Ask a CTO: What are the long-term impacts communications & media businesses need to prepare for in a socially-distanced world? 

As we reflect on this past year, what immediately comes to mind is the shift the workforce has witnessed. Businesses and employees have adapted to a new normal, to a life of remote work filled with video conferences, and a shift to living life in the cloud. It has been inspiring to see our teams quickly adapt to ensure security and safety for all customers and employees. As we continue to adjust to our new routine, we wonder, what are the business impacts of this socially-distanced, global-connected world, that could likely live on post-pandemic?

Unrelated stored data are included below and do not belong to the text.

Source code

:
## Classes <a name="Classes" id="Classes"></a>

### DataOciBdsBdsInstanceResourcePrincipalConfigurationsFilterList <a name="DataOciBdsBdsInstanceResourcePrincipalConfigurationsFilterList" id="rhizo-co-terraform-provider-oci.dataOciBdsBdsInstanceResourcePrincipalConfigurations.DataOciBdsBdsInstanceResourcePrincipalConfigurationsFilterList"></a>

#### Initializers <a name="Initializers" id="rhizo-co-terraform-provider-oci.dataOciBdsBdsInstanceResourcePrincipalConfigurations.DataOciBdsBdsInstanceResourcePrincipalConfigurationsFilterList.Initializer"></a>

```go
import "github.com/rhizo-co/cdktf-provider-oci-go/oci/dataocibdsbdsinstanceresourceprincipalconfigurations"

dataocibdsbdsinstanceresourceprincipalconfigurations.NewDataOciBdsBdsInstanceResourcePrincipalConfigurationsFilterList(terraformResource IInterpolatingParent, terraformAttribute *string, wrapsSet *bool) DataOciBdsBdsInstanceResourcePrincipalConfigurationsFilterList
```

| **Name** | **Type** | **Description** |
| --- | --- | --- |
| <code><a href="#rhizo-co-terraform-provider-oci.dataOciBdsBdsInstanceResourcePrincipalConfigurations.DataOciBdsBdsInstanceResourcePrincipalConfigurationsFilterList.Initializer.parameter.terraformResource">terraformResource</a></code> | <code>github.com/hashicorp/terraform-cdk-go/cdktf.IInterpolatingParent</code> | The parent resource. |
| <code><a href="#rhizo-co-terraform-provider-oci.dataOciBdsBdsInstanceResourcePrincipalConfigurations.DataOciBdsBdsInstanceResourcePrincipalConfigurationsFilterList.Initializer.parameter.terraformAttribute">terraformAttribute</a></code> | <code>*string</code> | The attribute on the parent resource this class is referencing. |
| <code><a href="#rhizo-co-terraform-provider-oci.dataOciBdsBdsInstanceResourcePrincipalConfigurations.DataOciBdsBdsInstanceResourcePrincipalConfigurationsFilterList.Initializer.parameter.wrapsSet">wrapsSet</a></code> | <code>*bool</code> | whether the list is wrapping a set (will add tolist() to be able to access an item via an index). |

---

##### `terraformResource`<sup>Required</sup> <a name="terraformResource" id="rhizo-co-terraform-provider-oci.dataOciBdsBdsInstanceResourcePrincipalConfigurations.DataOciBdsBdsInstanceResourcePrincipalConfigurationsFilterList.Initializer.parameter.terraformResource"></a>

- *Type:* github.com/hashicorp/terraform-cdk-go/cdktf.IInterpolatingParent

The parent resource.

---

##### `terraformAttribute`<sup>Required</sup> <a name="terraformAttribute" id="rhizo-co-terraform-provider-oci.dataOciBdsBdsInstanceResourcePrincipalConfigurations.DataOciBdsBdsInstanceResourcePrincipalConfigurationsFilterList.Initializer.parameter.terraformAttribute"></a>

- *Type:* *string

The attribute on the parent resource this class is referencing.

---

To answer that, we connected with Lumine Group CTOs to get their insights. Our question for them: As businesses adapt to meet the demands of a socially distanced, digitally connected world, technology must also adapt. What are the long-term impacts CTOs need to prepare for?

Look below to see their answers.

Andy Sweetman, CTO, WDS Mobile

I think the most immediate impact is that people are increasingly working from home and avoiding the high street. We saw an 80% rise in queries to our online self-care portal product at the start of the pandemic, while the number of service agents available has dropped by 40%. Customer management and experience was already at the top of the agenda, as is even more so today.

We need to look for emerging opportunities due to this change in behavior – primarily around enriching channels and engaging through them. We should also foster a cloud-first mindset, reducing the need to be on-site to deliver capabilities for our customers, reducing travel and therefore the risk for all.

Pete Koat, CTIO, Incognito Software Systems

Information officers should prepare IT systems now to safely and reliably handle a vast increase in remote workers.

As organizations become increasingly digital, the growing cyber threat could be of concern. All types of data held – employees’ personal information, corporate data, customer information, intellectual property, and key infrastructure – need to be secured. CTIO’s must review existing security infrastructure and assess what people will need to work safely. Consider the hardware remote employees will use (company-issued or personal devices), and the networks they’ll be on (public or private). Consider endpoint security for devices and robust identity and access management to allow secure sign-in to corporate systems. As cybercrimes become more sophisticated, CTIO’s must constantly update their security infrastructure and communicate the measures in place effectively organization-wide.

José Luis Silva, CTO, Collab

1. Security is going to become an even more important concern.

New threats arise frequently, and teams continuously evolve. The number of registered and contained threats has dramatically increased. Also, support for biometrics authentication and verification is going to have major importance to allow companies to validate who is really doing the remote work.

2. Dispersed Culture vs Coherent Low Code.

The good news is we can now hire from anywhere in the country (or maybe the world), as next-gen working strategies imply working from home.

The bad news means corporate culture for software development is now dispersed. It’s vital to reinforce software engineering processes to guarantee agile, low code, and homogeneous development. Also, it’s very important to maintain company culture and to reinforce it across all the new employees.

3. Go Cloud or Go Home.

Deployment of projects via the cloud is on an adoption peak, and every software module should be Multi-Tenant, Cloud-Ready, and Elastic. Also, the software should easily allow the “Uberization” of the business like for example contact center agents.

Eric Feeley, CTO, Telepin

As CTO of Telepin, the long-term impact of restricted international business travel means having to be very aware of each market’s regional expectation for meetings. It will be important to find a common understanding that does not put us at a disadvantage in relation to competitors that do not have the same corporate/national limitations.